Both type 1 and type 2 diabetes are characterised by raised levels of blood sugar, the result of low levels of endogenous insulin, the hormone needed for glucose uptake from the blood, or a physiological inability to utilise the insulin secreted – or both.
Insulin injections and glucose-lowering drugs can control the disease, but not cure it.
“One alternative could be a treatment that regulates blood glucose by increasing the number of insulin-producing pancreatic β cells, so we’re researching the possible regeneration of these cells,” says the study’s first author Christos Karampelias, former doctoral student at the Department of Cell and Molecular Biology at Karolinska Institutet.
The team from Karolinska Institutet has previously identified a small molecule able to stimulate the regeneration of insulin-producing β cells. This they did by analysing a large quantity of substances in a zebrafish model.
In this present study, they examined the molecular mechanism of this stimulation.
By analysing a large number of molecular interactions in yeast cells, the researchers show that their molecule binds to a protein called MNK2. Subsequent studies of zebrafish and cell cultures indicate that the molecule operates by regulating the translation of mRNA and boosting the synthesis of proteins, without which the formation of new β cells cannot be increased.
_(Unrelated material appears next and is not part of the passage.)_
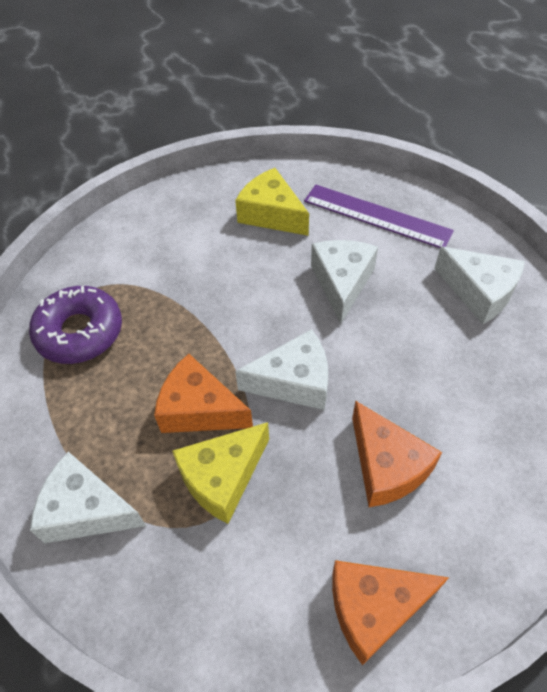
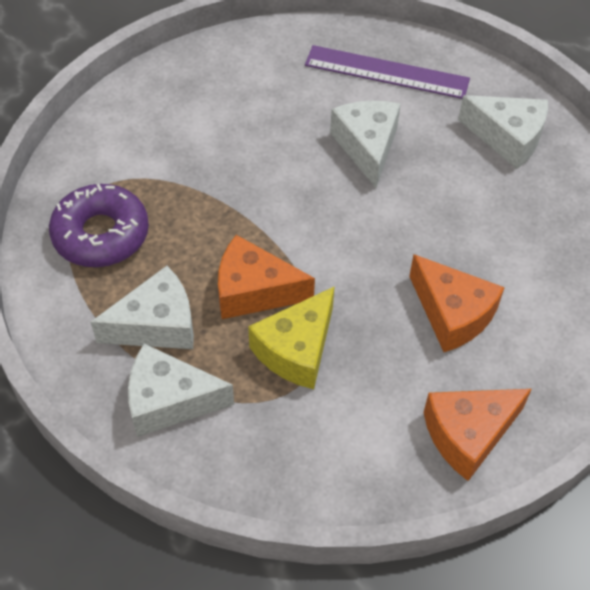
camera: 15 degrees left, 0 degrees up
yellow cheese [235,168,309,236] -> none
white cheese [235,329,328,410] -> white cheese moved to [91,266,194,349]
Zebrafish given the molecule also showed lower levels of blood glucose than controls.
The study also shows that the molecule can induce the formation of new pancreatic β cells from pigs and stimulate the expression of insulin in human organoids (organ-like cell formations).
“We’ll now be studying the effect of this and similar molecules in human tissue and analysing the molecule’s target protein, MNK2, in tissue from healthy donors and donors with diabetes,” says Dr Andersson.
The studied molecule was found through studies on zebrafish, providing a valuable model for testing a large number of potential diabetes drug candidates. Since the fish embryo is transparent, its development is easy to monitor with a microscope. Zebrafish larvae also have only one cluster of β cells, a so-called islet of Langerhans, which facilitates studies of how new β cells are formed after the population have been decreased in a way that mimics the onset of type 1 diabetes.